Meri Lestari menyebut skema ini sebagai bentuk kearifan lokal khas Padang Pariaman, yaitu karakter gotong royong atau 'badoncek' yang melibatkan perantau. Metode ini dinilai strategis untuk mendongkrak angka kepesertaan BPJS Kesehatan di Padang Pariaman yang saat ini baru mencapai 86 persen.
"Jaminan kesehatan itu memang butuh kolaborasi dari semua pihak, dan yang paling utama adalah kesadaran dari semua individu untuk menjaga kesehatannya," ujarnya.
Wali Nagari III Koto Aur Malintang Selatan, Era Jaya, mengungkapkan bahwa kerja sama ini berawal dari permasalahan kesehatan di lapangan. Pemerintah nagari kerap menemukan warganya yang belum terdaftar BPJS terpaksa berobat ke rumah sakit dan harus menanggung biaya mahal.
Bahkan, pemerintah nagari sempat kesulitan membantu memulangkan jenazah salah seorang warga yang meninggal di rumah sakit karena biaya pengobatan yang belum lunas. "Setelah kami koordinasi dengan Dinas Kesehatan Padang Pariaman dan BPJS Kesehatan, ternyata ada MoU terkait hal tersebut. Kemudian kami koordinasi dengan perantau untuk membantu masyarakat kami yang kurang mampu," jelas Era Jaya.

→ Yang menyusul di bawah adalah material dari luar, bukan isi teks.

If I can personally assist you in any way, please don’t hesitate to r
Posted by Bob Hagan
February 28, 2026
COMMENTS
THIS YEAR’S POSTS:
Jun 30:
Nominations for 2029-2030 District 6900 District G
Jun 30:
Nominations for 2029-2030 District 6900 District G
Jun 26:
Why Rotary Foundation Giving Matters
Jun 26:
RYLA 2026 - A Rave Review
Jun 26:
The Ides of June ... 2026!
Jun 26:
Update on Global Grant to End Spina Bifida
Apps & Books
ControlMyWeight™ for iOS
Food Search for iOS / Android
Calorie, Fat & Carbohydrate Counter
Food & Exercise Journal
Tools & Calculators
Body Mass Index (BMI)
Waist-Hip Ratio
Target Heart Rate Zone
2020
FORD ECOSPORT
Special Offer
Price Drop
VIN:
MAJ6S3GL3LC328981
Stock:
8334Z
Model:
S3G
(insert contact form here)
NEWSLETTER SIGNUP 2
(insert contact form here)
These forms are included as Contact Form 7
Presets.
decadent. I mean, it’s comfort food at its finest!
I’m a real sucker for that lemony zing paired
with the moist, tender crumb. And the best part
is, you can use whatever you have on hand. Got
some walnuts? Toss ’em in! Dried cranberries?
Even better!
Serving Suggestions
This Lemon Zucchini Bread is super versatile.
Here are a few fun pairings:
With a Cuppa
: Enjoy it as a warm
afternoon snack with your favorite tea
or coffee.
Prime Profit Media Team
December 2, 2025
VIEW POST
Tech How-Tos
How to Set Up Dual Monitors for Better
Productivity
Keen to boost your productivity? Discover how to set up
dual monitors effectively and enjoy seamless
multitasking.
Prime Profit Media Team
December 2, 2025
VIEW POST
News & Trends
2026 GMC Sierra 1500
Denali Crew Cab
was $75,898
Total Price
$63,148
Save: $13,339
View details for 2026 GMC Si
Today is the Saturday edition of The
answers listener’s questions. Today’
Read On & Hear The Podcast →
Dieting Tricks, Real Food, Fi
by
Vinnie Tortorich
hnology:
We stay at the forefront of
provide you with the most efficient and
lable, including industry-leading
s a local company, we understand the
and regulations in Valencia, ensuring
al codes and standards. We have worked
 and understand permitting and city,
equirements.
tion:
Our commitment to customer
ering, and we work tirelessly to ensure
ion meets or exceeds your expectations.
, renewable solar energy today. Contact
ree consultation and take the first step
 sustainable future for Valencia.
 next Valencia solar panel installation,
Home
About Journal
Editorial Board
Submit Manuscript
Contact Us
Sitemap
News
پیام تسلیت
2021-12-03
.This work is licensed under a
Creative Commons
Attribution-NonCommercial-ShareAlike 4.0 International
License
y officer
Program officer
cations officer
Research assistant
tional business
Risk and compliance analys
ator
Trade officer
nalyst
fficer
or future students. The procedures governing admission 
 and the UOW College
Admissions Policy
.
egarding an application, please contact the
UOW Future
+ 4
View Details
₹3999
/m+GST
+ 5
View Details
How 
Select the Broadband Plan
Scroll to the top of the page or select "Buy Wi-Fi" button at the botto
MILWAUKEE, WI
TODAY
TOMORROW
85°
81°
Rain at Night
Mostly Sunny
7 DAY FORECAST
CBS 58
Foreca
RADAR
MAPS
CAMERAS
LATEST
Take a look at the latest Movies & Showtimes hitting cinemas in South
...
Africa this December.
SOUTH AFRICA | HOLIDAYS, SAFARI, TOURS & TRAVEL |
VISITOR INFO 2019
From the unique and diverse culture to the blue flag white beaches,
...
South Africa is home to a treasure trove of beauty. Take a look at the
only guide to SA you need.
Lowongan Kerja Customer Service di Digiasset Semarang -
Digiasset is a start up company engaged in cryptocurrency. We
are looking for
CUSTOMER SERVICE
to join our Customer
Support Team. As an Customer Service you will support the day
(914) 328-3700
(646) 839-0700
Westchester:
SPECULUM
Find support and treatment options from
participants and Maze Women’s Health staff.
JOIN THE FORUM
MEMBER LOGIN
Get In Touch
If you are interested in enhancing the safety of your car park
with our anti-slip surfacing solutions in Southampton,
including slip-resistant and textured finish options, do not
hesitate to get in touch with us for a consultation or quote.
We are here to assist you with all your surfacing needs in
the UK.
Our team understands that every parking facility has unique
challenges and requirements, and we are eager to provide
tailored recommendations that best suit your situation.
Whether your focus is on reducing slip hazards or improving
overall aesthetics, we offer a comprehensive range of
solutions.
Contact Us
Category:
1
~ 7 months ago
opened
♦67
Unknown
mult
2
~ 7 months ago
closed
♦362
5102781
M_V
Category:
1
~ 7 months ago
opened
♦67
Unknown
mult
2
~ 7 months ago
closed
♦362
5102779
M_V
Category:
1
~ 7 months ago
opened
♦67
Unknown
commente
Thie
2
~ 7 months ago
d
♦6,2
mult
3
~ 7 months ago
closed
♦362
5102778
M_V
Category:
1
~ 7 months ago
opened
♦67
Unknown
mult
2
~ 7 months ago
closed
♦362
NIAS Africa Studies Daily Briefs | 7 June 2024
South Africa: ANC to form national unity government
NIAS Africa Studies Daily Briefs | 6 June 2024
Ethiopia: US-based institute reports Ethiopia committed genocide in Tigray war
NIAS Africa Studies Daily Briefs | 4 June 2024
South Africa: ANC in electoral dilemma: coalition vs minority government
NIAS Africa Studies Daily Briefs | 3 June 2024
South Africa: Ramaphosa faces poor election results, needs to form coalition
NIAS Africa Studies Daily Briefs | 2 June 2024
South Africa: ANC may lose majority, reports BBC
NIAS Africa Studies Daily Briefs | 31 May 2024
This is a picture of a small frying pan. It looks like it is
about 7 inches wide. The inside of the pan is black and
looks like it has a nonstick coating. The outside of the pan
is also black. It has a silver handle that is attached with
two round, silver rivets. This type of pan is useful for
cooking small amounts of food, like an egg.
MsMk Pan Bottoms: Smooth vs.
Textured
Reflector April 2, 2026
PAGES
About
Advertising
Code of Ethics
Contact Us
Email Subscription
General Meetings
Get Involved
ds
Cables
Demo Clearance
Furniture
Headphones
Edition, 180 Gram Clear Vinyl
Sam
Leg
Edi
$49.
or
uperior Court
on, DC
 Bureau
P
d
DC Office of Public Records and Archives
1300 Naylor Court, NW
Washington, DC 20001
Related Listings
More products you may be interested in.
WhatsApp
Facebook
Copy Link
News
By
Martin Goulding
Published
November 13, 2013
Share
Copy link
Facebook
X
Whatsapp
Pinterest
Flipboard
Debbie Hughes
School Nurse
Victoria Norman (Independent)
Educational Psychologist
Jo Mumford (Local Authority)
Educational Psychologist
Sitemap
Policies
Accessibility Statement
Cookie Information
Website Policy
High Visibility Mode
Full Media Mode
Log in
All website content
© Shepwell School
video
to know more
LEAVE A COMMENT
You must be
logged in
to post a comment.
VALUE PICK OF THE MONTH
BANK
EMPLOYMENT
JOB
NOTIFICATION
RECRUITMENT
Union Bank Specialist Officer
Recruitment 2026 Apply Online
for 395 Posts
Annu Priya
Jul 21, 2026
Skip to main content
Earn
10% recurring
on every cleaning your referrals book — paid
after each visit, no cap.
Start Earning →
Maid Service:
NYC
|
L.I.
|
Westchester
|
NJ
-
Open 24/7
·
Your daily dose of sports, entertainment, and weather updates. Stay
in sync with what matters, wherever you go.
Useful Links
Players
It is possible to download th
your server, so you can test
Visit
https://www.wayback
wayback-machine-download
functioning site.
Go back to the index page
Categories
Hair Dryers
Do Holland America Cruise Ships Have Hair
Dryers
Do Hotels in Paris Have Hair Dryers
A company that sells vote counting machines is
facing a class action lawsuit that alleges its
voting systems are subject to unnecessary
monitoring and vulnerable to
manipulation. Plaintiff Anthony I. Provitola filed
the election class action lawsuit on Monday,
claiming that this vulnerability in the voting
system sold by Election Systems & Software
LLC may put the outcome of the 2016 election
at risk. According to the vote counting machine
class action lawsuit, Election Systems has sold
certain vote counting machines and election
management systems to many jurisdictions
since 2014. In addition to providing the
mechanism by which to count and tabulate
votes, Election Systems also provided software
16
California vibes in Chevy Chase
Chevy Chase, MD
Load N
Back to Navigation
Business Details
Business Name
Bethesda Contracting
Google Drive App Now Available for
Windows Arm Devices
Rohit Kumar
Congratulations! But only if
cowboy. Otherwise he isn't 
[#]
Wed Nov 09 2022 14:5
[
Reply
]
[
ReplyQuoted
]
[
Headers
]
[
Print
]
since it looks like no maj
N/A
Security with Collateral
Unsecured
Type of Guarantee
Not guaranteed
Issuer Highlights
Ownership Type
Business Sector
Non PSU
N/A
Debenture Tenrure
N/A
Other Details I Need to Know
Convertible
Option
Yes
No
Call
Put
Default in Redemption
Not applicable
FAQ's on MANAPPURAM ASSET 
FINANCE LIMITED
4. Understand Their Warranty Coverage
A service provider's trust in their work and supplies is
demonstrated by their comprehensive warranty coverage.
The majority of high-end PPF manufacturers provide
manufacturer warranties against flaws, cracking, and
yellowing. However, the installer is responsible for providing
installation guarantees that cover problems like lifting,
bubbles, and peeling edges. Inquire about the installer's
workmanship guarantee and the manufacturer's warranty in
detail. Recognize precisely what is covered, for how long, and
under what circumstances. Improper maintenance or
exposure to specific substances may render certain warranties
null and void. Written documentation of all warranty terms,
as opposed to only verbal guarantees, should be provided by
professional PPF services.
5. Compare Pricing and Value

Untuk tahap awal, iuran 100 orang warga dibayar melalui dua sumber. Sebanyak 50 orang dibiayai oleh Unit Pengumpul Zakat (UPZ) nagari, dan 50 orang lainnya dibayar oleh perantau asal nagari tersebut, Azwar Wahid. Era Jaya mengatakan, antusiasme warga yang tinggi membuat jumlah penerima bantuan kemungkinan akan bertambah karena perantau lain juga menyatakan kesiapan membantu.
Pemerintah nagari memfokuskan penerima bantuan iuran ini pada lansia dan warga yang memiliki penyakit kronis dari keluarga ekonomi lemah. Era Jaya menambahkan, pembangunan di nagari selama ini memang banyak dibantu perantau. Dana zakat yang dikelola UPZ setiap tahunnya mencapai hampir Rp500 juta, yang sebagian besar berasal dari para perantau.